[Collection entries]
-*-
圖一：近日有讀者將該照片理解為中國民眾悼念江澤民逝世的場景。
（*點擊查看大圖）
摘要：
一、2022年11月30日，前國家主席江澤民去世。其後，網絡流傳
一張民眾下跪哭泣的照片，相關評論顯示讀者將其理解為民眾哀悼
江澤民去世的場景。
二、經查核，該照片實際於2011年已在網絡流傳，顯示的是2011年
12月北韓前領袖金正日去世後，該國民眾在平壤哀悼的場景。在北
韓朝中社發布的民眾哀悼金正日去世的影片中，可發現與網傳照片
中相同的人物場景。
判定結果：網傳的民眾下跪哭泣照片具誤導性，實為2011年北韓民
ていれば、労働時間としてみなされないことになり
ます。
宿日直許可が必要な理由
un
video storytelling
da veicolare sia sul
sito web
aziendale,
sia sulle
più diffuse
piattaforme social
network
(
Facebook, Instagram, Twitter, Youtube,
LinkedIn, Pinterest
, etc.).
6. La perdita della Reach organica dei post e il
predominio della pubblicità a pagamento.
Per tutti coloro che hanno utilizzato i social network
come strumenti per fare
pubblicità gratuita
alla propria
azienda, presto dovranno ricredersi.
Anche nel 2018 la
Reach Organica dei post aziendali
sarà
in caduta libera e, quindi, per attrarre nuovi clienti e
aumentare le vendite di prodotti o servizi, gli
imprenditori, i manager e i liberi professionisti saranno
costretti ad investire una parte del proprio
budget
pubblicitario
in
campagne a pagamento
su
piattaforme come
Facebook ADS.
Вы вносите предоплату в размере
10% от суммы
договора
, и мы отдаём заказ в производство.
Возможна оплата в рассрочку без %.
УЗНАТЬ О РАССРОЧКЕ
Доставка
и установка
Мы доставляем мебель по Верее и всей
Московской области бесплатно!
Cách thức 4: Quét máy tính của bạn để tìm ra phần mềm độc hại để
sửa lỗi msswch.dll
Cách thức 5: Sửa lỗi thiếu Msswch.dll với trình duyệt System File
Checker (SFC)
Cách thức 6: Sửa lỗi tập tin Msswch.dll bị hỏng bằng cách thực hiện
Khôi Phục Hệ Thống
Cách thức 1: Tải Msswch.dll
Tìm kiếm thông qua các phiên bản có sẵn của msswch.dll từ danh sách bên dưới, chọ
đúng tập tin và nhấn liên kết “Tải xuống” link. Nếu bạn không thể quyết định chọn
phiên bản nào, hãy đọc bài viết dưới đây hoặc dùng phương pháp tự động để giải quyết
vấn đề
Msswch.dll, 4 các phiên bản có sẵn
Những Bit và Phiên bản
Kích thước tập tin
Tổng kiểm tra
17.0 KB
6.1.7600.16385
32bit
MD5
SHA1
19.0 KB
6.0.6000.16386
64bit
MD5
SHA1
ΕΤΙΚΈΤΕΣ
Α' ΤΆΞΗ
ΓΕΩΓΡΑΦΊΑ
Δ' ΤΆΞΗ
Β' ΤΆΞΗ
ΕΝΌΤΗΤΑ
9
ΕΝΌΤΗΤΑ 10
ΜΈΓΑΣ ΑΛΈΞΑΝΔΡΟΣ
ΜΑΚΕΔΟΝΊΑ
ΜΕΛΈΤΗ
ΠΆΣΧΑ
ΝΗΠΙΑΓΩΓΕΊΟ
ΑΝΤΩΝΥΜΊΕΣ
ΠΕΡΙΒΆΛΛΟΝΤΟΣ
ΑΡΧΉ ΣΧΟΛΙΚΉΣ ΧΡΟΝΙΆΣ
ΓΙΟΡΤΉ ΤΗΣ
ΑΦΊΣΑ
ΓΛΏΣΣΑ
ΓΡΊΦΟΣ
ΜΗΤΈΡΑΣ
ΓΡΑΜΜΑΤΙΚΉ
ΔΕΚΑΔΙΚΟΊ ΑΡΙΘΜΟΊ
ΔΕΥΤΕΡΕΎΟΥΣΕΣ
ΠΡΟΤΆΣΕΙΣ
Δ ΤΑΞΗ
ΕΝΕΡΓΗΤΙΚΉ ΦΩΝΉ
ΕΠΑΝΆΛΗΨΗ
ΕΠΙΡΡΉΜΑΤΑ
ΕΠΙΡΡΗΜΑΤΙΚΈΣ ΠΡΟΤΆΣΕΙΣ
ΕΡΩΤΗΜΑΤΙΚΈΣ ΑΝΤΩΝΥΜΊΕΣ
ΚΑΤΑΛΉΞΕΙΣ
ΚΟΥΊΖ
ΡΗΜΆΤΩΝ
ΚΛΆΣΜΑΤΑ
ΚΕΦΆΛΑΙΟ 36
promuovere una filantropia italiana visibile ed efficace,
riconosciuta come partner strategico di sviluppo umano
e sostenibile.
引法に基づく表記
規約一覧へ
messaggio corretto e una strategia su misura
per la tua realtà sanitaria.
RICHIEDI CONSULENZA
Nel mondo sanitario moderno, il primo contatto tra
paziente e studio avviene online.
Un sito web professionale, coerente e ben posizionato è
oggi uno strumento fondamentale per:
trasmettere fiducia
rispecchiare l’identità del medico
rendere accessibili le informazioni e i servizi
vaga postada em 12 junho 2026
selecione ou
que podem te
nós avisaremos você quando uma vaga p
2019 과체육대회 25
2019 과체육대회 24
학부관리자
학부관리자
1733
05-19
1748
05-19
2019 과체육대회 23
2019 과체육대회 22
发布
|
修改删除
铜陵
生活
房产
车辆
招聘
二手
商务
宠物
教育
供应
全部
-*-
**Your objective:**
All of the records shown above should be reproduced exactly.

**Written response:**
圖一：近日有讀者將該照片理解為中國民眾悼念江澤民逝世的場景。
（*點擊查看大圖）
摘要：
一、2022年11月30日，前國家主席江澤民去世。其後，網絡流傳
一張民眾下跪哭泣的照片，相關評論顯示讀者將其理解為民眾哀悼
江澤民去世的場景。
二、經查核，該照片實際於2011年已在網絡流傳，顯示的是2011年
12月北韓前領袖金正日去世後，該國民眾在平壤哀悼的場景。在北
韓朝中社發布的民眾哀悼金正日去世的影片中，可發現與網傳照片
中相同的人物場景。
判定結果：網傳的民眾下跪哭泣照片具誤導性，實為2011年北韓民
ていれば、労働時間としてみなされないことになり
ます。
宿日直許可が必要な理由
un
video storytelling
da veicolare sia sul
sito web
aziendale,
sia sulle
più diffuse
piattaforme social
network
(
Facebook, Instagram, Twitter, Youtube,
LinkedIn, Pinterest
, etc.).
6. La perdita della Reach organica dei post e il
predominio della pubblicità a pagamento.
Per tutti coloro che hanno utilizzato i social network
come strumenti per fare
pubblicità gratuita
alla propria
azienda, presto dovranno ricredersi.
Anche nel 2018 la
Reach Organica dei post aziendali
sarà
in caduta libera e, quindi, per attrarre nuovi clienti e
aumentare le vendite di prodotti o servizi, gli
imprenditori, i manager e i liberi professionisti saranno
costretti ad investire una parte del proprio
budget
pubblicitario
in
campagne a pagamento
su
piattaforme come
Facebook ADS.
Вы вносите предоплату в размере
10% от суммы
договора
, и мы отдаём заказ в производство.
Возможна оплата в рассрочку без %.
УЗНАТЬ О РАССРОЧКЕ
Доставка
и установка
Мы доставляем мебель по Верее и всей
Московской области бесплатно!
Cách thức 4: Quét máy tính của bạn để tìm ra phần mềm độc hại để
sửa lỗi msswch.dll
Cách thức 5: Sửa lỗi thiếu Msswch.dll với trình duyệt System File
Checker (SFC)
Cách thức 6: Sửa lỗi tập tin Msswch.dll bị hỏng bằng cách thực hiện
Khôi Phục Hệ Thống
Cách thức 1: Tải Msswch.dll
Tìm kiếm thông qua các phiên bản có sẵn của msswch.dll từ danh sách bên dưới, chọ
đúng tập tin và nhấn liên kết “Tải xuống” link. Nếu bạn không thể quyết định chọn
phiên bản nào, hãy đọc bài viết dưới đây hoặc dùng phương pháp tự động để giải quyết
vấn đề
Msswch.dll, 4 các phiên bản có sẵn
Những Bit và Phiên bản
Kích thước tập tin
Tổng kiểm tra
17.0 KB
6.1.7600.16385
32bit
MD5
SHA1
19.0 KB
6.0.6000.16386
64bit
MD5
SHA1
ΕΤΙΚΈΤΕΣ
Α' ΤΆΞΗ
ΓΕΩΓΡΑΦΊΑ
Δ' ΤΆΞΗ
Β' ΤΆΞΗ
ΕΝΌΤΗΤΑ
9
ΕΝΌΤΗΤΑ 10
ΜΈΓΑΣ ΑΛΈΞΑΝΔΡΟΣ
ΜΑΚΕΔΟΝΊΑ
ΜΕΛΈΤΗ
ΠΆΣΧΑ
ΝΗΠΙΑΓΩΓΕΊΟ
ΑΝΤΩΝΥΜΊΕΣ
ΠΕΡΙΒΆΛΛΟΝΤΟΣ
ΑΡΧΉ ΣΧΟΛΙΚΉΣ ΧΡΟΝΙΆΣ
ΓΙΟΡΤΉ ΤΗΣ
ΑΦΊΣΑ
ΓΛΏΣΣΑ
ΓΡΊΦΟΣ
ΜΗΤΈΡΑΣ
ΓΡΑΜΜΑΤΙΚΉ
ΔΕΚΑΔΙΚΟΊ ΑΡΙΘΜΟΊ
ΔΕΥΤΕΡΕΎΟΥΣΕΣ
ΠΡΟΤΆΣΕΙΣ
Δ ΤΑΞΗ
ΕΝΕΡΓΗΤΙΚΉ ΦΩΝΉ
ΕΠΑΝΆΛΗΨΗ
ΕΠΙΡΡΉΜΑΤΑ
ΕΠΙΡΡΗΜΑΤΙΚΈΣ ΠΡΟΤΆΣΕΙΣ
ΕΡΩΤΗΜΑΤΙΚΈΣ ΑΝΤΩΝΥΜΊΕΣ
ΚΑΤΑΛΉΞΕΙΣ
ΚΟΥΊΖ
ΡΗΜΆΤΩΝ
ΚΛΆΣΜΑΤΑ
ΚΕΦΆΛΑΙΟ 36
promuovere una filantropia italiana visibile ed efficace,
riconosciuta come partner strategico di sviluppo umano
e sostenibile.
引法に基づく表記
規約一覧へ
messaggio corretto e una strategia su misura
per la tua realtà sanitaria.
RICHIEDI CONSULENZA
Nel mondo sanitario moderno, il primo contatto tra
paziente e studio avviene online.
Un sito web professionale, coerente e ben posizionato è
oggi uno strumento fondamentale per:
trasmettere fiducia
rispecchiare l’identità del medico
rendere accessibili le informazioni e i servizi
vaga postada em 12 junho 2026
selecione ou
que podem te
nós avisaremos você quando uma vaga p
2019 과체육대회 25
2019 과체육대회 24
학부관리자
학부관리자
1733
05-19
1748
05-19
2019 과체육대회 23
2019 과체육대회 22
发布
|
修改删除
铜陵
生活
房产
车辆
招聘
二手
商务
宠物
教育
供应
全部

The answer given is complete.